Problematisch für die Sozialregion ist allerdings, dass – Frau Dr. Claudia Hänzi vom ASO hat dies im Gespräch bereits angedeutet – die Voraussetzungen zur Bewilligung des Stellenplans der Sozialregion durch das ASO nicht mehr gegeben wären, wenn die Stellen nicht besetzt würden. Ein Ausschluss aus dem Lastenausgleich für die Kosten der Sozialadministration hätte ein Schadenspotential von Fr. 2‘724‘000.-- (vgl. Budget Sozialregion Olten, 584.462.01).

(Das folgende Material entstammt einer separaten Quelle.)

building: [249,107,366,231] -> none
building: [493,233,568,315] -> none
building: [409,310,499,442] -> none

Werden die Stellen nicht besetzt, können nicht mehr alle von den neuen kantonalen Kindes- und Erwachsenenschutzbehörden KESB angeordneten Mandate von der Sozialregion geführt werden. Die KESB wird Dritte auf Kosten der Sozialregion mit der Mandatsführung betrauen. Pro 20 extern geführte Fälle ist mit Kosten von ca. Fr. 100‘000.-- zu rechnen.

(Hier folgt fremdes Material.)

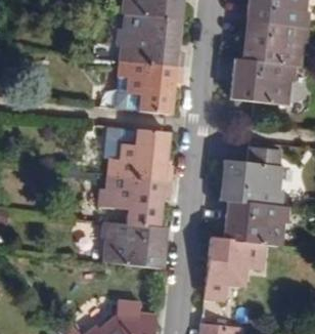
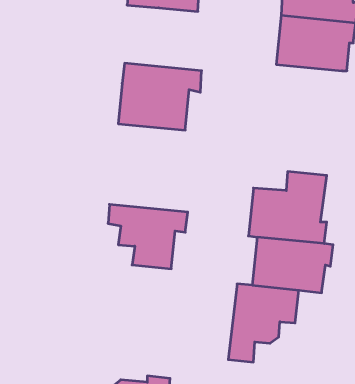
building: [120,13,184,65] -> none
building: [230,58,296,103] -> none
building: [102,124,173,179] -> none
building: [101,220,166,267] -> none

Werden die Stellen nicht besetzt, kann auch das Sozialamt seine Fälle nicht mehr alle in der geforderten Qualität bearbeiten. Fehler bewirken auch hier einen (Teil-) Ausschluss aus dem Lastenausgleich. Das Schadenspotential im Bereich der gesetzlichen Sozialhilfe beträgt Fr. 11‘000‘000.-- (vgl. Budget Sozialregion Olten, 582.462.01).
Gesamthaft betrachtet ist es für die Sozialregion und damit auch für die Einwohnergemeinde Olten vorteilhaft, sich im Regelwerk der auf kantonaler Ebene gesetzten Anreize an der unteren Grenze der vom kantonalen Stellenschlüssel definierten Bandbreite zu orientieren. Abweichungen nach unten führen zu den oben angedeuteten Mehrkosten. Abweichungen nach oben führen ebenfalls zu Mehrkosten, allerdings ohne das oben beschriebene Schadenspotential.
5. Realisierung
Umwandlung der 1.5 befristeten Stellen in unbefristete. Besetzung von zwei zusätzlichen Stellen.
6. Stellungnahmen
Die Vormundschaftsbehörde und Sozialkommission der Sozialregion Olten empfiehlt die Zustimmung zu diesem aus fachlicher Sicht zwingenden Geschäft.
Beschlussesantrag:
1. 1.5 befristet besetzte Stellen werden per 01.01.2013 in unbefristete Stellen (Sachbearbeitung LK 10/11 oder Sozialarbeit LK 19 nach Bedarf der Sozialregion) umgewandelt.
2. 2.0 unbefristete Stellen (Sachbearbeitung LK 10/11 oder Sozialarbeit LK 19 nach Bedarf der Sozialregion) werden bewilligt.
3. Der Stadtrat wird mit dem Vollzug beauftragt.